Babanango Game Reserve is a unique project in rural Zululand where sustainable conservation, eco-tourism and community development intersect. The majority of the land incorporated into the reserve (74%) is owned by three community trusts (Emcakwini, Esibongweni, and KwaNgono). The commitment from these three trusts is integral to the long-term conservation success. In turn, the allocation of land-lease income, conservation levies and other benefits from Babanango Game Reserve are vital to the economic well-being of the surrounding communities – who have traditionally relied on unsustainable cattle grazing. The partnership between the game reserve and the community trusts is further reinforced by commitments from the reserve to employ and upskill local community members. In addition, there is an animal ownership agreement in place which ensures that the progeny of all animals purchased by the project will be jointly owned by the community trusts and the reserve according to the size of the properties.
Babanango Game Reserve is committed to supporting socio-economic upliftment within the rural communities that reside within close proximity to the reserve. Enterprise development projects linked to the wildlife economy, and which align with ecosystem restoration, have been prioritized, along with reserve infrastructure projects. In this way, Babanango Game Reserve has provided work for more than 150 people who were previously excluded from the formal job sector with both permanent and contractual employment opportunities. Babanango provides vocational training, for example in hospitality, thereby enabling individuals to establish careers with high-end ecotourism lodge experience. The Foundation, which exists in support of the reserve, is supporting employment opportunities for 26 community members who form part of a dedicated team that is systematically removing non-indigenous invasive plant species that choke the natural grasslands and water courses.
The African Habitat Conservancy Foundation is a registered Public Benefit Organization that has been instrumental in supporting sustainable development initiatives in the surrounding communities. The foundation works together with Babanango Game Reserve, the land-owning trusts, and other stakeholders to identify and implement projects that promote enterprise development, that support marginalized communities. Some of the projects undertaken by the foundation include vocational training, drilling boreholes for fresh water by solar-powered pumps and reading glasses for those in need, assistance in sustainable grazing practices, and supporting and promoting sports such as soccer among the youth. Through these projects, the foundation is linking the establishment of the reserve to broader socio-economic benefits, particularly those that are aligned with sustainable resource management and activities which align with conserving the natural environment for future generations.

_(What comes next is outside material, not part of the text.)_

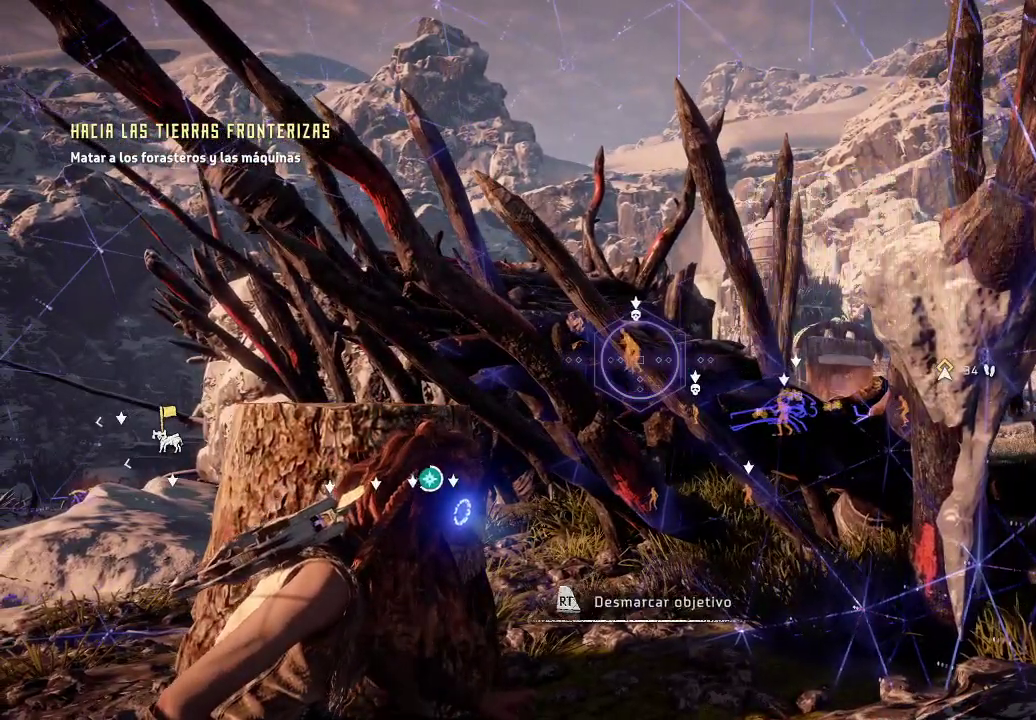
{"buttons": [], "left_stick": "center", "right_stick": "center", "events": []}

The vision of Babanango Game Reserve is to continue developing and promoting science-based research to enable an improved understanding of the regional ecology, wildlife population dynamics, rare and endangered species, the biodiversity risks arising from the climate crisis, local human-wildlife conflict, regional pre-history and local archaeology, among others. An intensive remote camera-trap survey is currently underway which is revealing extraordinary insights with regards to the more obscure and seldom seen (nocturnal) species that occur on the reserve.
Babanango Game Reserve’s commitment to ecological restoration and wildlife conservation has garnered widespread support from leading organizations, including Conservation Outcomes, Wildlife ACT, Ezemvelo KZN Wildlife, The WWF Black Rhino Range Expansion Project (BRREP), WESSA (the Wildlife and Environment Society of South Africa), Ashia Cheetah Conservation and The Aspinall Foundation. These organizations have played a crucial role in helping the reserve achieve its conservation goals through their expertise, resources, and funding.